> [YOUR TASK]: Only one stretch of the data below should be repeated: the lines from the line containing "t = 1.07 s (no picture)" through the line containing "38: (925, 92, 6.39)", inclusive, exactly as they are.

+===+

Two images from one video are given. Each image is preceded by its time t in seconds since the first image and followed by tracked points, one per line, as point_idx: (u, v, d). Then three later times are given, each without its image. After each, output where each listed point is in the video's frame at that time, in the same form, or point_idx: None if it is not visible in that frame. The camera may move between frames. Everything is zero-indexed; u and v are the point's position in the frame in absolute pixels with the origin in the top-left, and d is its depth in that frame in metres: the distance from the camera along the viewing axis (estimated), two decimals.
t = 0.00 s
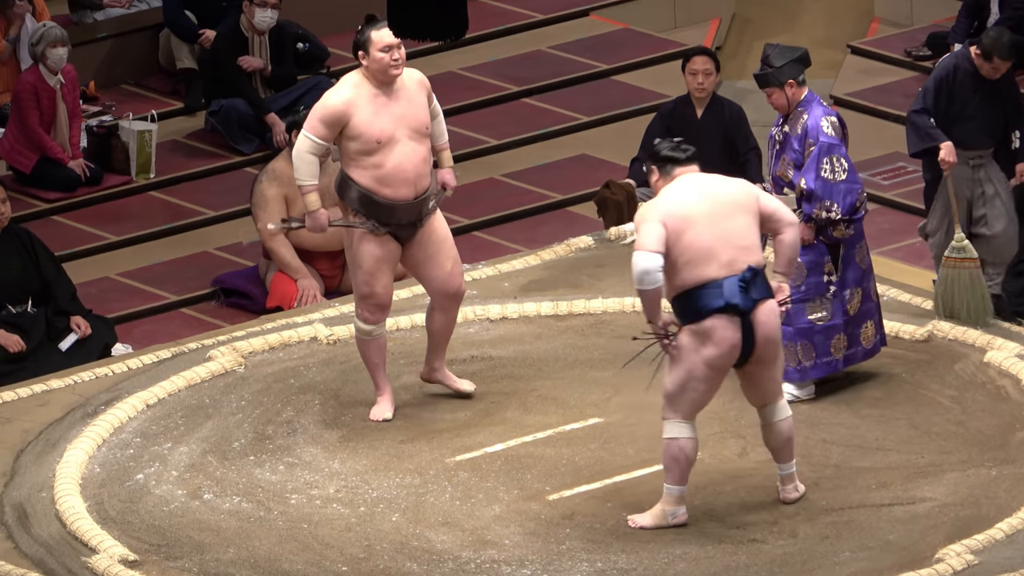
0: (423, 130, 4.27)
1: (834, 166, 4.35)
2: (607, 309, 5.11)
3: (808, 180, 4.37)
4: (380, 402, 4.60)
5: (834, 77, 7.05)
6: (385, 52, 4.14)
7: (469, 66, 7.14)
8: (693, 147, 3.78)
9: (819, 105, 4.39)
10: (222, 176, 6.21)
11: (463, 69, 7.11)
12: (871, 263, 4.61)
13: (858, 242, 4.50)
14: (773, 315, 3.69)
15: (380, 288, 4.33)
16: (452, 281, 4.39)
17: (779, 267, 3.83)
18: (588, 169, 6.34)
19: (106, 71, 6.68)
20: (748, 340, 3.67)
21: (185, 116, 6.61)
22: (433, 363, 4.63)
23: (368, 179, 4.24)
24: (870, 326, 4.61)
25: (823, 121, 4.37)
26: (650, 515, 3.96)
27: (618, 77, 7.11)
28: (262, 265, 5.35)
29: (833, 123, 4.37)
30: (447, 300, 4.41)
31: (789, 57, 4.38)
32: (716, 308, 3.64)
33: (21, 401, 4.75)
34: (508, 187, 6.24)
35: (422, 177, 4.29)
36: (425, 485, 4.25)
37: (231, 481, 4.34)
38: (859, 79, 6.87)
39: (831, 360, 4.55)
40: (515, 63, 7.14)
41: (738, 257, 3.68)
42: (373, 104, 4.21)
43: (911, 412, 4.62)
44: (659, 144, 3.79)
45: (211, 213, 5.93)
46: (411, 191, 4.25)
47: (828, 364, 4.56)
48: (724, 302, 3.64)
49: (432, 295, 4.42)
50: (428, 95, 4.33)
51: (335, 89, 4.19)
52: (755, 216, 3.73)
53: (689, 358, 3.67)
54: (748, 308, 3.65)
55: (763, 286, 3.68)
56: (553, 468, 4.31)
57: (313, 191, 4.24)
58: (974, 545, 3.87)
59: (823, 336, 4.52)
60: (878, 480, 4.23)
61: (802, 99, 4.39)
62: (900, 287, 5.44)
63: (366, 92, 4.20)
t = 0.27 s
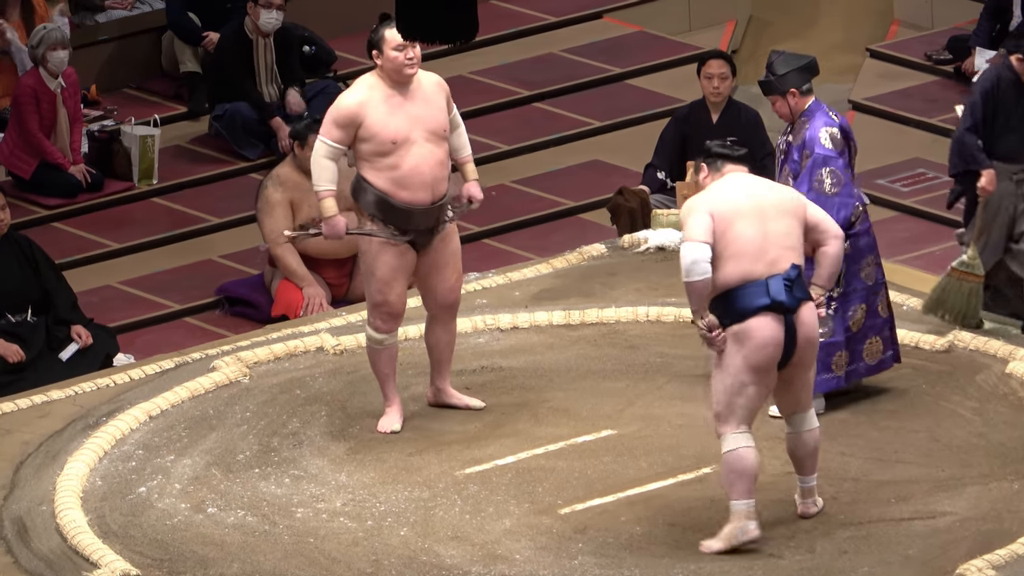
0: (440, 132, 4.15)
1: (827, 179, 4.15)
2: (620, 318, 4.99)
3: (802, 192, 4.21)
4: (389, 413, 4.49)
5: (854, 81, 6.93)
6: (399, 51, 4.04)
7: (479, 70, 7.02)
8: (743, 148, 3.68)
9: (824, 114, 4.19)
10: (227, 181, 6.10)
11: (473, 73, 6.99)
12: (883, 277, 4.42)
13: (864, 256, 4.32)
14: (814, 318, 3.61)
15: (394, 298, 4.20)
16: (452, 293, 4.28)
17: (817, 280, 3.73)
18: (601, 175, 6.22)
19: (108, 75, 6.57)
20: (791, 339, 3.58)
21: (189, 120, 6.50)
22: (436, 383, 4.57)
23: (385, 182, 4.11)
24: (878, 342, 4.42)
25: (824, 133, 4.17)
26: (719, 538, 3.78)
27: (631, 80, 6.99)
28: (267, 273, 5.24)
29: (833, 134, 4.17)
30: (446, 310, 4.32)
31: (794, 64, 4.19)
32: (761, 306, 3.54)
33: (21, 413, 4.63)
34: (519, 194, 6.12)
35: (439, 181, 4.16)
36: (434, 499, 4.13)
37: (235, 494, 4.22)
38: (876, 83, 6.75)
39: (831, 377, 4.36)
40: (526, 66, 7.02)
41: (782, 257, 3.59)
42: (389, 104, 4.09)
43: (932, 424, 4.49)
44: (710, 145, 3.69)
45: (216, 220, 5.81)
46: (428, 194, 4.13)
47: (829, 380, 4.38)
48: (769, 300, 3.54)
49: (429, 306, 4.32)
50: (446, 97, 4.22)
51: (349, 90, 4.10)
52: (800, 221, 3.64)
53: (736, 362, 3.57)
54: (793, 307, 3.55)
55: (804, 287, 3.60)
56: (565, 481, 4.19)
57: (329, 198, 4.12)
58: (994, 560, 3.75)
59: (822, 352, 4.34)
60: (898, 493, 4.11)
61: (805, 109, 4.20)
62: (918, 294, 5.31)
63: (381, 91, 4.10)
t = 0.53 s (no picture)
0: (464, 130, 4.05)
1: (816, 194, 3.99)
2: (631, 328, 4.87)
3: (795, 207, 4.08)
4: (395, 425, 4.37)
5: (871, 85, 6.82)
6: (419, 51, 3.94)
7: (488, 73, 6.90)
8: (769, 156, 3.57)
9: (820, 126, 4.02)
10: (229, 187, 6.00)
11: (482, 76, 6.88)
12: (895, 290, 4.28)
13: (869, 269, 4.19)
14: (823, 335, 3.48)
15: (413, 306, 4.07)
16: (465, 296, 4.18)
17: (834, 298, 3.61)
18: (612, 181, 6.11)
19: (108, 78, 6.45)
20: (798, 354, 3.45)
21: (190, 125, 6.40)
22: (443, 395, 4.46)
23: (409, 183, 4.01)
24: (891, 358, 4.28)
25: (816, 146, 4.01)
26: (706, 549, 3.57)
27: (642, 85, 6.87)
28: (269, 282, 5.13)
29: (826, 148, 3.99)
30: (456, 315, 4.21)
31: (789, 75, 4.03)
32: (771, 317, 3.42)
33: (18, 424, 4.52)
34: (528, 201, 6.01)
35: (466, 180, 4.06)
36: (441, 512, 4.02)
37: (236, 508, 4.11)
38: (892, 87, 6.63)
39: (839, 394, 4.23)
40: (535, 70, 6.91)
41: (797, 268, 3.47)
42: (412, 103, 3.99)
43: (951, 436, 4.37)
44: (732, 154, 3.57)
45: (217, 227, 5.71)
46: (455, 194, 4.03)
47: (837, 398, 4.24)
48: (779, 311, 3.42)
49: (437, 309, 4.20)
50: (468, 95, 4.12)
51: (370, 90, 3.99)
52: (819, 234, 3.52)
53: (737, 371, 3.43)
54: (803, 321, 3.43)
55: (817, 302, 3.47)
56: (574, 495, 4.08)
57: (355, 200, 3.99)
58: None
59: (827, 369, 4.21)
60: (915, 507, 3.98)
61: (801, 121, 4.05)
62: (935, 303, 5.19)
63: (404, 90, 4.00)
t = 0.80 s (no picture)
0: (488, 129, 3.96)
1: (807, 209, 3.85)
2: (643, 337, 4.76)
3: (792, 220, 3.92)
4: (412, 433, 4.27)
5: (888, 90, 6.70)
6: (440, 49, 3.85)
7: (496, 76, 6.79)
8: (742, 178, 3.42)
9: (819, 137, 3.86)
10: (232, 194, 5.90)
11: (490, 79, 6.76)
12: (904, 305, 4.05)
13: (870, 284, 3.97)
14: (814, 359, 3.33)
15: (437, 312, 3.95)
16: (481, 303, 4.09)
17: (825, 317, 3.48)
18: (623, 188, 6.00)
19: (107, 81, 6.35)
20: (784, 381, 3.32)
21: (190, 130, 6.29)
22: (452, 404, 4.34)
23: (435, 184, 3.91)
24: (902, 375, 4.03)
25: (812, 157, 3.84)
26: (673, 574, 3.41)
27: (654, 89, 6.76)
28: (273, 291, 5.03)
29: (823, 161, 3.84)
30: (471, 322, 4.11)
31: (790, 84, 3.87)
32: (753, 346, 3.28)
33: (15, 435, 4.41)
34: (537, 208, 5.90)
35: (493, 179, 3.98)
36: (448, 526, 3.91)
37: (239, 522, 4.00)
38: (908, 92, 6.51)
39: (841, 413, 4.04)
40: (545, 74, 6.80)
41: (781, 292, 3.33)
42: (435, 101, 3.89)
43: (971, 448, 4.25)
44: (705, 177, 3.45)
45: (218, 234, 5.61)
46: (481, 195, 3.94)
47: (840, 416, 4.05)
48: (762, 339, 3.28)
49: (452, 315, 4.11)
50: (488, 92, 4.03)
51: (391, 91, 3.88)
52: (803, 256, 3.37)
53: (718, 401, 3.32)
54: (789, 347, 3.29)
55: (803, 328, 3.32)
56: (585, 508, 3.97)
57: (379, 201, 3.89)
58: None
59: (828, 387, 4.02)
60: (934, 520, 3.85)
61: (801, 131, 3.89)
62: (953, 311, 5.06)
63: (426, 89, 3.89)
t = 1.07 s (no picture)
0: (505, 127, 3.86)
1: (804, 218, 3.72)
2: (654, 344, 4.64)
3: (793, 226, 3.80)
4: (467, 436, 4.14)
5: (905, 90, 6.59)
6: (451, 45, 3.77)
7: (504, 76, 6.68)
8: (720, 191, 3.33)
9: (826, 143, 3.74)
10: (235, 196, 5.80)
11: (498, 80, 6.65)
12: (911, 319, 3.91)
13: (872, 295, 3.84)
14: (817, 364, 3.23)
15: (470, 307, 3.84)
16: (492, 308, 3.99)
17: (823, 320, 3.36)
18: (634, 190, 5.89)
19: (105, 82, 6.26)
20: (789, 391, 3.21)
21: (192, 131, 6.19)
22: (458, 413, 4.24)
23: (447, 181, 3.81)
24: (905, 391, 3.89)
25: (816, 164, 3.72)
26: None
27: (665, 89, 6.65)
28: (275, 296, 4.92)
29: (825, 169, 3.71)
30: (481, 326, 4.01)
31: (800, 87, 3.76)
32: (753, 355, 3.18)
33: (11, 444, 4.31)
34: (546, 211, 5.79)
35: (507, 179, 3.87)
36: (454, 537, 3.80)
37: (240, 532, 3.88)
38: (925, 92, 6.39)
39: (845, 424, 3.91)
40: (555, 74, 6.68)
41: (776, 299, 3.23)
42: (449, 97, 3.80)
43: (991, 457, 4.12)
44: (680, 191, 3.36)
45: (220, 238, 5.50)
46: (495, 193, 3.84)
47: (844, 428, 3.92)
48: (761, 347, 3.18)
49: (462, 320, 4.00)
50: (509, 91, 3.93)
51: (406, 84, 3.79)
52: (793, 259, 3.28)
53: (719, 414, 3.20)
54: (789, 353, 3.19)
55: (801, 332, 3.23)
56: (595, 519, 3.85)
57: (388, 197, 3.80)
58: None
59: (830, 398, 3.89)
60: (952, 532, 3.73)
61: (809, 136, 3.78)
62: (972, 316, 4.94)
63: (442, 84, 3.80)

+===+

> [ANSWER AREA]:
t = 1.07 s (no picture)
0: (505, 127, 3.86)
1: (804, 218, 3.72)
2: (654, 344, 4.64)
3: (793, 226, 3.80)
4: (467, 436, 4.14)
5: (905, 90, 6.59)
6: (451, 45, 3.77)
7: (504, 76, 6.68)
8: (720, 191, 3.33)
9: (826, 143, 3.74)
10: (235, 196, 5.80)
11: (498, 80, 6.65)
12: (911, 319, 3.91)
13: (872, 295, 3.84)
14: (817, 364, 3.23)
15: (470, 307, 3.84)
16: (492, 308, 3.99)
17: (823, 320, 3.36)
18: (634, 190, 5.89)
19: (105, 82, 6.26)
20: (789, 391, 3.21)
21: (192, 131, 6.19)
22: (458, 413, 4.24)
23: (447, 181, 3.81)
24: (905, 391, 3.89)
25: (816, 164, 3.72)
26: None
27: (665, 89, 6.65)
28: (275, 296, 4.92)
29: (825, 169, 3.71)
30: (481, 326, 4.01)
31: (800, 87, 3.76)
32: (753, 355, 3.18)
33: (11, 444, 4.31)
34: (546, 211, 5.79)
35: (507, 179, 3.87)
36: (454, 537, 3.80)
37: (240, 532, 3.88)
38: (925, 92, 6.39)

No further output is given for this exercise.